Substance Use and Abuse
One choice that faces many youth is substance use. Substance use can be somewhat difficult to define, but in general it refers to ingesting any legal or illegal substance that alters psychological functioning on more than a few occasions. Substance abuse refers to the use of a substance (legal or illegal) to the extent that it creates difficulties in day-to-day life.
How prevalent is substance use and abuse? A large nationwide survey of U.S. high school students indicated that two thirds of ninth graders had tried alcohol, half had tried tobacco, and one third had tried marijuana. Many of these students reported trying these substances before 13 years of age (11% tried marijuana, 19% tried cigarettes, and 34% tried alcohol) (Eaton et al., 2006). Smaller percentages of ninth graders had tried cocaine and other drugs. Use of inhalants (sniffing glue, paint, or aerosols) is a more recent phenomenon: More ninth graders than twelfth graders reported ever having tried inhalants. Use of Ecstasy (also known as MDMA), is becoming more common, with 6% of teens nationwide reporting having used it at least once.
Statistics shows ethnic differences in substance use from the same nationwide survey. Use of all the drugs listed except marijuana was lower among African Americans than among non-Hispanic whites or Hispanics. Hispanics reported the highest use of marijuana, cocaine, Ecstasy, methamphetamines, and heroin; white students show the highest rates of tobacco use. Other large-scale surveys show that the rate of using many illegal drugs has declined in recent years, by about 10% among twelfth graders. However, the use of inhalants, sedatives, and the addictive prescription drug OxyContin has increased (Cleveland & Wiebe, 2003; Dishion & Owen, 2002; Johnston, O'Malley, Bachman, & Schulenberg, 2006).

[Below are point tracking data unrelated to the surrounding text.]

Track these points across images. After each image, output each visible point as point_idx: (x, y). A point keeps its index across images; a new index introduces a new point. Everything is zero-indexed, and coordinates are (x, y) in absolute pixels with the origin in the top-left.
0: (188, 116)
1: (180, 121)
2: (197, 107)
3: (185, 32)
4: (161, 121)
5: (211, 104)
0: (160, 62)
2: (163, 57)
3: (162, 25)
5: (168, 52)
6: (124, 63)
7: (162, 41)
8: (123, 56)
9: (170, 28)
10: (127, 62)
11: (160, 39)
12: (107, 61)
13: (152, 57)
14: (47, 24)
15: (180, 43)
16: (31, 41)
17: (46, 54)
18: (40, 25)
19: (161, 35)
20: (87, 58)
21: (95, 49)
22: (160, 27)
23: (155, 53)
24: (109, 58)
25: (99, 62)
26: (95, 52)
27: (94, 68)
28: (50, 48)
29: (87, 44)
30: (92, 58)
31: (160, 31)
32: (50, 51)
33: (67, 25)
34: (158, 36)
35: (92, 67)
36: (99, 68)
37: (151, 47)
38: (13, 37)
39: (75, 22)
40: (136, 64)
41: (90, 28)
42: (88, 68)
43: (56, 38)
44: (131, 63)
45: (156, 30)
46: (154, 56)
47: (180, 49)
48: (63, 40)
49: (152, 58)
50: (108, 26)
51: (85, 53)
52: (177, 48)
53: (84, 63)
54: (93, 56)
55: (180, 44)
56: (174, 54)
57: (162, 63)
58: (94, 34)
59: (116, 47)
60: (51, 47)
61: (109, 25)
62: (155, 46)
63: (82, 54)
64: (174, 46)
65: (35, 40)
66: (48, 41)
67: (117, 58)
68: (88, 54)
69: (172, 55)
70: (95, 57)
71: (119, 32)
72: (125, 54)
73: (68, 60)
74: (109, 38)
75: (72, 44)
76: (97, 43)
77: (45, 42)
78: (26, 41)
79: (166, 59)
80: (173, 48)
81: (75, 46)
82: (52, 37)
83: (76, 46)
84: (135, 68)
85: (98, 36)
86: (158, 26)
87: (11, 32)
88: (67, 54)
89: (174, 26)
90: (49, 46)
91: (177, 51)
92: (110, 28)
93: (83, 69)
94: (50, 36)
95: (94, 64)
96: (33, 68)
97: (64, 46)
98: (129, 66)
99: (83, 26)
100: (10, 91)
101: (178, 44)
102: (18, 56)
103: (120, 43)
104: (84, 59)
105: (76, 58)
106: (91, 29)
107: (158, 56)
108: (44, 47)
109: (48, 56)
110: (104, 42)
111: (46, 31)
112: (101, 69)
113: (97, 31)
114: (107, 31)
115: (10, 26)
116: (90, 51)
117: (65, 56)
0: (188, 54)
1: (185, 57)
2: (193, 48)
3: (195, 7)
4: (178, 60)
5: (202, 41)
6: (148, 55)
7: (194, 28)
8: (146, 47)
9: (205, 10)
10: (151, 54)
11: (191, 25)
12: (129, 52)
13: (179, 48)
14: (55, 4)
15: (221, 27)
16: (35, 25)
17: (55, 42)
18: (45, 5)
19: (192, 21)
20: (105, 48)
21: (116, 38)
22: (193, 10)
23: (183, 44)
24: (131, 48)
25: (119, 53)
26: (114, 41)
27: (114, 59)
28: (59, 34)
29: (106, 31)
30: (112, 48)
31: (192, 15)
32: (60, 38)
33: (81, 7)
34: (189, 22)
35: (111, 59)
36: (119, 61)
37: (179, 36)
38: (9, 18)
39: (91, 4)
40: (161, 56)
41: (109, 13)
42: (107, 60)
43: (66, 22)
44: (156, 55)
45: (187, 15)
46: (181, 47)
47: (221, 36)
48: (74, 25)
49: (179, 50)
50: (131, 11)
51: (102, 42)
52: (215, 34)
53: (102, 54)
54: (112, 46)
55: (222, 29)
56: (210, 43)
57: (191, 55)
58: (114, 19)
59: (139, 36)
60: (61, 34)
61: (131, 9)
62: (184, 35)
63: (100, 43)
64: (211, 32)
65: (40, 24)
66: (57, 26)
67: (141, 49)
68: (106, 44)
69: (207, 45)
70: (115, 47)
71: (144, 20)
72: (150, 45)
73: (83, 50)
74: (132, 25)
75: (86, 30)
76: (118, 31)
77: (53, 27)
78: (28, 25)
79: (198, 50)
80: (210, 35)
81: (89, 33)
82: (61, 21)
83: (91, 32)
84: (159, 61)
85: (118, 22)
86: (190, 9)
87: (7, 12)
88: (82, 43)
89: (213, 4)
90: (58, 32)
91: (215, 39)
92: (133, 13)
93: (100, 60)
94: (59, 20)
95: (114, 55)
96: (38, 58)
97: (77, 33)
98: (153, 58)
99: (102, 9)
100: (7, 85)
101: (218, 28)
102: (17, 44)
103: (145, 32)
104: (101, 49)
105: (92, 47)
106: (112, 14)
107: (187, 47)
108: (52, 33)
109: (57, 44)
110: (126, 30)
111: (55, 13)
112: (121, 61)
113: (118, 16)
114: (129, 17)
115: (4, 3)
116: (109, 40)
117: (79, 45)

The rates of alcohol and tobacco (and increasingly, marijuana) use are concerning. As you saw above, a majority of teens have at least tried alcohol by the time they reach high school and many drink regularly. Most obtain alcohol from their own homes. Binge drinking, defined as consuming five or more drinks on a single occasion, is also becoming more common among high school students, with 20% of ninth graders and 37% of twelfth graders saying they have binged at least once (Eaton et al., 2006). Alcohol use by teens is related to many problem behaviors and outcomes, including traffic accidents and fatalities, early sexual activity, rape, poor school performance, and poorer mental health. It can be difficult to tease apart which factors lead to and which result from alcohol use, but alcohol use by teens is clearly linked to many problems. Tobacco use has declined significantly since the mid-1990s, but this trend is weakening for both cigarettes and smokeless tobacco (currently used by about 7% of teens). Teens hold much more negative attitudes toward smoking and its health risks than in past years, there is less cigarette advertising that targets them, and they see much more antismoking advertising. The sky-rocketing cost of cigarettes is probably also a factor in declining rates of tobacco use (Johnston et al., 2006). Finally, marijuana is by far the most frequently used drug that is illegal for both adolescents and adults. It equals tobacco in the percentage of teens who are regular users.